We are walking together with Olena to the damaged floors. The wind whistles through the broken apartments. Things that did not fall to the ground are damaged and cut with shards. There is a pink women’s sneaker on the bed on the 14th floor. Another one is downstairs near the basement.
– And how many documents I collected in the yard after the explosion. I found the neighbour’s passport behind the pharmacy on Chornovil street. But the safe – look, they made it well. It was not knocked out of the apartment – she points to the destroyed wall with the safe intact.
– How many people were sheltered in the basement?
– We never counted, but a lot.
– You didn’t quarrel with each other?
– There was no time. The permanent residents divided the duties: chopping wood, cooking, washing dishes, etc.
“My insides all jumped up in me.”
– On March 3, we were in the common corridor on the 11th floor when the air alarm sounded. There are monolithic walls and no windows here”, Alla Kalyuzhna said. “I was sitting on a chair near the fire hydrant. My husband and son, with my daughter-in-law, were nearby. Bang – and an explosion! My insides all jumped up in me. But I held on to the chair. Everything around was grey, covered with a layer of dust. The shock wave knocked out the neighbour’s door. A few minutes of silence passed, and the neighbour asked: “Is everyone alive?” “Alive, alive, alive,” the roll call on the floor began. My husband and I started looking for our pet cat Marsik. We found him in the room under the table.
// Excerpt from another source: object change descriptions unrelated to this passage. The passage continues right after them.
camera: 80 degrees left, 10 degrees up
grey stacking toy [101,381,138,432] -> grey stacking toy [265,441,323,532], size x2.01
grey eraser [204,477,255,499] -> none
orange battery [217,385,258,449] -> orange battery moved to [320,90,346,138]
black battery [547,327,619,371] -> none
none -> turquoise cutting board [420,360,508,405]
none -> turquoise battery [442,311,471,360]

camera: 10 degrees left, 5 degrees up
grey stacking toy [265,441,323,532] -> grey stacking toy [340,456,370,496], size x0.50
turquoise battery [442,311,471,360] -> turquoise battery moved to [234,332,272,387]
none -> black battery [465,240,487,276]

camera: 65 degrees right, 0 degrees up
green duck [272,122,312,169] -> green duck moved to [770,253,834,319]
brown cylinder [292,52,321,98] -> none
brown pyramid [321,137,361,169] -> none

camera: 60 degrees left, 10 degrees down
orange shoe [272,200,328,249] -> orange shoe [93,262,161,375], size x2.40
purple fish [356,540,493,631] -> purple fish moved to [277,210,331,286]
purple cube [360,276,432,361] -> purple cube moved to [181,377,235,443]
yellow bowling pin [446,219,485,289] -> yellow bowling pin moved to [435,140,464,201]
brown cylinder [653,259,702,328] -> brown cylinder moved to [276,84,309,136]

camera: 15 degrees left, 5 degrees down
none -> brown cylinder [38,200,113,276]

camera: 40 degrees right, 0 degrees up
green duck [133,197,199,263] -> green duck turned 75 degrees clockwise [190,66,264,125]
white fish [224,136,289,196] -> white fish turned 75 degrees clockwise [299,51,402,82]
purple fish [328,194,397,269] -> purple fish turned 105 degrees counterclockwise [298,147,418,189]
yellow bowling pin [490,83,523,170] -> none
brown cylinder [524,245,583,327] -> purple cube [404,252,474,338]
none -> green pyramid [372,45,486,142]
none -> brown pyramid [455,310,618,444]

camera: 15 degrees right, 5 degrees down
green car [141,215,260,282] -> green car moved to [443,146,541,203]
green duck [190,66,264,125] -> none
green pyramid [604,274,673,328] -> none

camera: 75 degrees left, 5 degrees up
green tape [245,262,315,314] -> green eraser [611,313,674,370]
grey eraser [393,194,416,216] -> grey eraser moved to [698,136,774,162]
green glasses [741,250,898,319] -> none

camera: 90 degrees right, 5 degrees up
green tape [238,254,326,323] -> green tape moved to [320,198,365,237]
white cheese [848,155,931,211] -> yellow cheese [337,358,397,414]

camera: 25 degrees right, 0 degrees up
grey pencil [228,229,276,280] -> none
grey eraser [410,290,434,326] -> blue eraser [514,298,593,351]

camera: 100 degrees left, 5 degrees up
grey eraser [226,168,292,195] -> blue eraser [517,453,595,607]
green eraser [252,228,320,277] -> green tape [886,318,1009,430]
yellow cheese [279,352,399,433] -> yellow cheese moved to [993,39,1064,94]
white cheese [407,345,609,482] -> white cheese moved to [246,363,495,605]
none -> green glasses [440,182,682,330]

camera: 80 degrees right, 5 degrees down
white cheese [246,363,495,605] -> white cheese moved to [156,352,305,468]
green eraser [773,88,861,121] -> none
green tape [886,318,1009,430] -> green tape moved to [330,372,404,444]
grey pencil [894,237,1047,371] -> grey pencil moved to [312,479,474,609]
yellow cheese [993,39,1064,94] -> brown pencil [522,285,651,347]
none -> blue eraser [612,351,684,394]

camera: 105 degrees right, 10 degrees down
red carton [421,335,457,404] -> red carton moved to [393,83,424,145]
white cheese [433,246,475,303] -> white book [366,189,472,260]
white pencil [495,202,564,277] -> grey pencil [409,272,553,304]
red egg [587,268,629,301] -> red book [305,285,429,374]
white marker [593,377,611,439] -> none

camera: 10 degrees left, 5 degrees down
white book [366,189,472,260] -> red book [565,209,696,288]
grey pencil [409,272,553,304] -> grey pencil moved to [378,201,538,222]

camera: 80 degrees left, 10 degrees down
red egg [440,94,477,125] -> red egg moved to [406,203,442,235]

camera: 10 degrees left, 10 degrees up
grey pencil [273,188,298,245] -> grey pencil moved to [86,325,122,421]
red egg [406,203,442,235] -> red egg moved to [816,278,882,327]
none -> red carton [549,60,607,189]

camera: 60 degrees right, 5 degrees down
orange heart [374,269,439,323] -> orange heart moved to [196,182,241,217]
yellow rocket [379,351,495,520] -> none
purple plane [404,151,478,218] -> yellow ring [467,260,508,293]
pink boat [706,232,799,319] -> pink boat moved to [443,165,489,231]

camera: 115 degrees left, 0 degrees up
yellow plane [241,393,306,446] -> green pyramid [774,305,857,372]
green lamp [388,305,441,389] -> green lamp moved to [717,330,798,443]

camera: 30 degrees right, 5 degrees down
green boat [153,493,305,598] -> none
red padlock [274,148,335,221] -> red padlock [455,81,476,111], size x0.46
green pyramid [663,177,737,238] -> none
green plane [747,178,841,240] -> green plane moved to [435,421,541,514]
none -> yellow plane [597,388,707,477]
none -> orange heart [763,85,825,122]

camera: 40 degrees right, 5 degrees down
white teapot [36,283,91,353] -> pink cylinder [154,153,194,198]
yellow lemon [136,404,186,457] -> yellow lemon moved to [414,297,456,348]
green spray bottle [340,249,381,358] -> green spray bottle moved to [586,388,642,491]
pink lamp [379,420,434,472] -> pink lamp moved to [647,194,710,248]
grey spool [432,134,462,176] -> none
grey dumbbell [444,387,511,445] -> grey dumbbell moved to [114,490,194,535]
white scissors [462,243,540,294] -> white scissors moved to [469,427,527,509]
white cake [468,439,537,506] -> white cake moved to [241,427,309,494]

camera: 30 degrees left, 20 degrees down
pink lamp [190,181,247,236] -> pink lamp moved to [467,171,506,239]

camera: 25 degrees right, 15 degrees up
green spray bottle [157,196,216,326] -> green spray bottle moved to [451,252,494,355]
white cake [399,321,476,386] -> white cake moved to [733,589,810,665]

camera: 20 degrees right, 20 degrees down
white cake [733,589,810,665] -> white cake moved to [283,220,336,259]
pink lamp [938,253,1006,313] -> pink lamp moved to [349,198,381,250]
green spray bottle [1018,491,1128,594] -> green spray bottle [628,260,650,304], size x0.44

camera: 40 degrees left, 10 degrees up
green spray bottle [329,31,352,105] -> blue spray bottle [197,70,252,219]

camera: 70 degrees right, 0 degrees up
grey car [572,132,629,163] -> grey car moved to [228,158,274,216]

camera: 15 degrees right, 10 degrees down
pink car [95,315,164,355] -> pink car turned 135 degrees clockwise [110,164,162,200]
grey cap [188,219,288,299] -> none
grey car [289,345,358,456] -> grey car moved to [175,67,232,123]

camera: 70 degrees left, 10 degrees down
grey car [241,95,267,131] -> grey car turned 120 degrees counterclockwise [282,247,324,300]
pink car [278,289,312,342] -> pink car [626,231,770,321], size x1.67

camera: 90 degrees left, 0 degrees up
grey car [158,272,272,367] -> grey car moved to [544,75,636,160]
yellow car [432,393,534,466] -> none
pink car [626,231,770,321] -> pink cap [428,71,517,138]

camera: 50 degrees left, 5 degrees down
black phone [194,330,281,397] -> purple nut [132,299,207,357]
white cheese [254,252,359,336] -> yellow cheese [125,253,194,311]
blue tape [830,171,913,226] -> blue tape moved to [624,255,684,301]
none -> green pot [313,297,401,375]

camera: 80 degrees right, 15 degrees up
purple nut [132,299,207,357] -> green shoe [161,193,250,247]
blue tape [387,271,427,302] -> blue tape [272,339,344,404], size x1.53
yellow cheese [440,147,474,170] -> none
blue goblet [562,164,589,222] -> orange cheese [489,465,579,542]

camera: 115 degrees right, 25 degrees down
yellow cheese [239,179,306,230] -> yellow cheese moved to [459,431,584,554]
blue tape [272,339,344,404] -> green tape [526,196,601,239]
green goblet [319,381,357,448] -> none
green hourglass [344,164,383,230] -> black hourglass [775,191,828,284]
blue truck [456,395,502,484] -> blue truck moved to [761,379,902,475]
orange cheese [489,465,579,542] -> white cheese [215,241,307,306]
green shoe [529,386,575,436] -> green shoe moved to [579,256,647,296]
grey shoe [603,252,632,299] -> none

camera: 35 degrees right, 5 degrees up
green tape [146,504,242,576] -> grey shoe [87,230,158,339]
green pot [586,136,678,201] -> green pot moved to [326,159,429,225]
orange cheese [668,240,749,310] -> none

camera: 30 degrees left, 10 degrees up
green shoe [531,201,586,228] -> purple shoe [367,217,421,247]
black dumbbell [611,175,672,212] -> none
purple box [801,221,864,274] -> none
He is a purebred cat and trained to go to the toilet.
At the time of the explosion, there were 12 people on the floor. The doors of all the elevators were blown off. Guys from the rescue unit came up to our floor. Where the doors were closed, they broke them and searched for people.
The next night we spent in our basement. In the afternoon, a friend invited us to his basement on Lyotna Street. We stayed there until March 17. During the last few days, there were a lot of close calls with shells there. We could not stand it anymore and went to our relatives in Vinnytsia. We stayed for two weeks, and as soon as the bypass road was opened, we decided to return to my home village, Lisky, in the former Minsky district. It was too cold for us to stay in the apartment, with three degrees above zero.
– Alla, have you already calculated how much the consequences of the air strike would cost you?
– It’s already 89 thousand hryvnias only for the windows. We had big, panoramic windows.